### [TASK INSTRUCTIONS]
Two lines in the listing below mark the span: one contains "left shoulder: (185, 400)" and one contains "right wrist: (219, 455)". Reproduce both of them and everything between, exactly.

### [TASK DATA]
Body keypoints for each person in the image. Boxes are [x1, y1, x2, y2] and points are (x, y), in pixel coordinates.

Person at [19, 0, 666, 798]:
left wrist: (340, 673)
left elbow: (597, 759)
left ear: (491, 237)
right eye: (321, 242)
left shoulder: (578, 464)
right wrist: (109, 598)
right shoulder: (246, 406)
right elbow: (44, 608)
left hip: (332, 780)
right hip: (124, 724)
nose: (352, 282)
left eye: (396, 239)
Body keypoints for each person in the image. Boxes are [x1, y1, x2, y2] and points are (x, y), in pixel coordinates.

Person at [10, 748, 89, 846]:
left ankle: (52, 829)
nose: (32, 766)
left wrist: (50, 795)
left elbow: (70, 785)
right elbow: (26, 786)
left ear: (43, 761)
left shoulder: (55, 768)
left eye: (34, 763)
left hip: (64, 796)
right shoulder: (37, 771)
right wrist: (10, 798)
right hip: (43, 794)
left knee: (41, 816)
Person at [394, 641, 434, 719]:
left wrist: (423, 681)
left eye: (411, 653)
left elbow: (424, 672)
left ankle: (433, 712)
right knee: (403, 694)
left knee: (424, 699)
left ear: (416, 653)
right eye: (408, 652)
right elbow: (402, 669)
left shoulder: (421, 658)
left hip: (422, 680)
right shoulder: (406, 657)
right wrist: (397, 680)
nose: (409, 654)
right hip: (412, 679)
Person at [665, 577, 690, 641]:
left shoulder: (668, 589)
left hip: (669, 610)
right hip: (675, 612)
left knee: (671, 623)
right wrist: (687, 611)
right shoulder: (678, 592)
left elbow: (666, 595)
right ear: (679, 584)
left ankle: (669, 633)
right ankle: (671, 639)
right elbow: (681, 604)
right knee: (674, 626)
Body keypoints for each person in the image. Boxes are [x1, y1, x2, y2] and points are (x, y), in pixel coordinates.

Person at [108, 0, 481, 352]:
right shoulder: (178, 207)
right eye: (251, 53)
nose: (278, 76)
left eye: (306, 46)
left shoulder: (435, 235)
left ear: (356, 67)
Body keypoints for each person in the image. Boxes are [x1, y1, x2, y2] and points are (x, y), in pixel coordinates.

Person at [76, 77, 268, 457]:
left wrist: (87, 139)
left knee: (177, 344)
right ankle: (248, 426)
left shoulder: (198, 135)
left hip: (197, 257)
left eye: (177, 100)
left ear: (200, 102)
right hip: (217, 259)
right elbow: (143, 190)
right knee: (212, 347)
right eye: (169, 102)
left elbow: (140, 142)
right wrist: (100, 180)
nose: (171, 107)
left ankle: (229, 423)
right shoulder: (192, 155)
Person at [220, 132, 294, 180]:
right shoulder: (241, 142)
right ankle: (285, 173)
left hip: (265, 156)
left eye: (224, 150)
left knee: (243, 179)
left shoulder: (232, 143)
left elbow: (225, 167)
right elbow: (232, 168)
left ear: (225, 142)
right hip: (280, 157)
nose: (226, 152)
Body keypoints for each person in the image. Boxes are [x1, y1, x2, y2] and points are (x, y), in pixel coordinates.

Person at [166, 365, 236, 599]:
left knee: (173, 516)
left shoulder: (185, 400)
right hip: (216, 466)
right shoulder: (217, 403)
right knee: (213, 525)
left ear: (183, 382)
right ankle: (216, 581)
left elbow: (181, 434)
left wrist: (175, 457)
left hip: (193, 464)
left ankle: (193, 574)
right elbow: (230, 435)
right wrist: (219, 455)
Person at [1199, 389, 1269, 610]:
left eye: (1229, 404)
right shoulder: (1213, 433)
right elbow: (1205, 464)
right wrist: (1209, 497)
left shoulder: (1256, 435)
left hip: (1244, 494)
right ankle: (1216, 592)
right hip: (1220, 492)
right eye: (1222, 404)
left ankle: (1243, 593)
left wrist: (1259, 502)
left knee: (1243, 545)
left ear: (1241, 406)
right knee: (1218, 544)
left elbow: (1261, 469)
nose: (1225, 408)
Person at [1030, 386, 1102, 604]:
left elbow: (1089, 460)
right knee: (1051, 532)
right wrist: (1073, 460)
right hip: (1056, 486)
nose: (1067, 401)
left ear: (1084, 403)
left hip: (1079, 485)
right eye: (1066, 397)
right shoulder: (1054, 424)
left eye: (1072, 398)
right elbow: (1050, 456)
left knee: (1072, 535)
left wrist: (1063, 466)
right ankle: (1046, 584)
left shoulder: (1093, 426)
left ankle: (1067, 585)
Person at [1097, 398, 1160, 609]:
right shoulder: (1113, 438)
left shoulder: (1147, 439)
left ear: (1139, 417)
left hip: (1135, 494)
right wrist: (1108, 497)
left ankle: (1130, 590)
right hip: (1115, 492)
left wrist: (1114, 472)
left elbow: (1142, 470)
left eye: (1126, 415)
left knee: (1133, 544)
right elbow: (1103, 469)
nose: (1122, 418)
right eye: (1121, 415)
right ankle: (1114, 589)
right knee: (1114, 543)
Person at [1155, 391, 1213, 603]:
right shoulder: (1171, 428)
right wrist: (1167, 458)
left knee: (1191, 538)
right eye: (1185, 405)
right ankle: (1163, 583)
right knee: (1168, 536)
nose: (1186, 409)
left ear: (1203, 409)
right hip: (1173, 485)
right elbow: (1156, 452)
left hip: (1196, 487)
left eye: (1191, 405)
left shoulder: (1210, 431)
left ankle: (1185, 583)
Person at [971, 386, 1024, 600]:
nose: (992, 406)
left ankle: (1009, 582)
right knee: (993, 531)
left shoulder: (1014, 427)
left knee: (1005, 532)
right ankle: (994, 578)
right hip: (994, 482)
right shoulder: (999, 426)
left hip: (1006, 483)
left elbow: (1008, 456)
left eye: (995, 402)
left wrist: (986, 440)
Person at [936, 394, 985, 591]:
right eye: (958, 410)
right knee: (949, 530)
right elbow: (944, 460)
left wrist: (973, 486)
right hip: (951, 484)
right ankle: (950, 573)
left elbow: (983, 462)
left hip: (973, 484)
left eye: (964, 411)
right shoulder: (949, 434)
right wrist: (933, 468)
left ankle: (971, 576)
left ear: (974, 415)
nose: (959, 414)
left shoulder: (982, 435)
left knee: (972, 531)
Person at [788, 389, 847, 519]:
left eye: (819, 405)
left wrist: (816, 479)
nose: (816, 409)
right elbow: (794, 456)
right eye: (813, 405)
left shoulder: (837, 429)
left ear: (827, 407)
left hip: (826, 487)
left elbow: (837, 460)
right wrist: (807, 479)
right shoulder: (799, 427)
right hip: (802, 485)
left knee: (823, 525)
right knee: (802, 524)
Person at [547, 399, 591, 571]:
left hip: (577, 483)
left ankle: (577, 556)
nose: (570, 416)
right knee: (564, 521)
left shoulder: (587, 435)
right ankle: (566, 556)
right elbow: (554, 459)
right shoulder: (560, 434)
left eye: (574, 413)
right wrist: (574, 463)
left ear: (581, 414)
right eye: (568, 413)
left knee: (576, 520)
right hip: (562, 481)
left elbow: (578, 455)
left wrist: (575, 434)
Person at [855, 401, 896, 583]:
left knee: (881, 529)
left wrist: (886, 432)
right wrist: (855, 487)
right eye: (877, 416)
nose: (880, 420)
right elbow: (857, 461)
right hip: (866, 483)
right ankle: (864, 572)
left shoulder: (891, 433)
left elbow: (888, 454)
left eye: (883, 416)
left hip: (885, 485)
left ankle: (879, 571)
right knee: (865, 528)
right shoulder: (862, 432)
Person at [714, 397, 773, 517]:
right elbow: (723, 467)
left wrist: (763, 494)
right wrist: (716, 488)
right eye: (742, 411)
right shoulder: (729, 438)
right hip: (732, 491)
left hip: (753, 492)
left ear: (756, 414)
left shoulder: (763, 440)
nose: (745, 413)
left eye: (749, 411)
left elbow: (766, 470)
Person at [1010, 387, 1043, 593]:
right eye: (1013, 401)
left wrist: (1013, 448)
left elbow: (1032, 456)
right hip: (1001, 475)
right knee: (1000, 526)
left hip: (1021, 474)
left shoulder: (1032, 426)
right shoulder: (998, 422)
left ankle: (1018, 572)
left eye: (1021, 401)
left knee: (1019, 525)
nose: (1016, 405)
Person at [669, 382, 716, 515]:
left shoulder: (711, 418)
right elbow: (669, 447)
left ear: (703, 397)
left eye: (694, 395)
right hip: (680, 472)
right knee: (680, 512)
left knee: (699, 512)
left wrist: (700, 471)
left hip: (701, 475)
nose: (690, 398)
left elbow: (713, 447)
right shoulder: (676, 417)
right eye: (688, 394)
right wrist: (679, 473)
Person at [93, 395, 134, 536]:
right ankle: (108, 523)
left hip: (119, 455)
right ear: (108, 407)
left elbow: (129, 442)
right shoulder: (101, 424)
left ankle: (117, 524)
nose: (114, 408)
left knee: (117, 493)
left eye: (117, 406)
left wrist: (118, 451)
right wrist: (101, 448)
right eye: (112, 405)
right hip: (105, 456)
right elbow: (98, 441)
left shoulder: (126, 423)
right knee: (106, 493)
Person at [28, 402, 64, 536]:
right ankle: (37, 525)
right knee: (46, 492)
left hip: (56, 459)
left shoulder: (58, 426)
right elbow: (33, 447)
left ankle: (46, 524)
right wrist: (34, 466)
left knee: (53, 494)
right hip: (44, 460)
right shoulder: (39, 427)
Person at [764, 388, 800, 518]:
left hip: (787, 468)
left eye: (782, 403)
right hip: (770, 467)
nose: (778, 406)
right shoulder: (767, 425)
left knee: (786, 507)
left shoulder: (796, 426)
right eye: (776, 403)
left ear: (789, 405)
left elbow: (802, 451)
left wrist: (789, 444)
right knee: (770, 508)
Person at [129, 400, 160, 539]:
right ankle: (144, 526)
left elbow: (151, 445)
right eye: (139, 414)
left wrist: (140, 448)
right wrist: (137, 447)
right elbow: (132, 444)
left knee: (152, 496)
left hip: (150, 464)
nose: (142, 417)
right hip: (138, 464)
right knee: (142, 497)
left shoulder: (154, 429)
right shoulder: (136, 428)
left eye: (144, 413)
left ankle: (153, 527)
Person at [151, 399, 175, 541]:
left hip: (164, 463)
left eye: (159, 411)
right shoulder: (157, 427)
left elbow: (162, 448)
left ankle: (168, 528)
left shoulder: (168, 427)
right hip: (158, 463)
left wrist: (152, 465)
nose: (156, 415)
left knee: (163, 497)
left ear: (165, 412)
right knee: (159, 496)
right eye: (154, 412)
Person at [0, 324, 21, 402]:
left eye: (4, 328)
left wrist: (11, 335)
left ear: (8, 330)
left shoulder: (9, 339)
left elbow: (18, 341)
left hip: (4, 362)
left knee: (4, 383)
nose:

### [TASK OUTPUT]
left shoulder: (185, 400)
right hip: (216, 466)
right shoulder: (217, 403)
right knee: (213, 525)
left ear: (183, 382)
right ankle: (216, 581)
left elbow: (181, 434)
left wrist: (175, 457)
left hip: (193, 464)
left ankle: (193, 574)
right elbow: (230, 435)
right wrist: (219, 455)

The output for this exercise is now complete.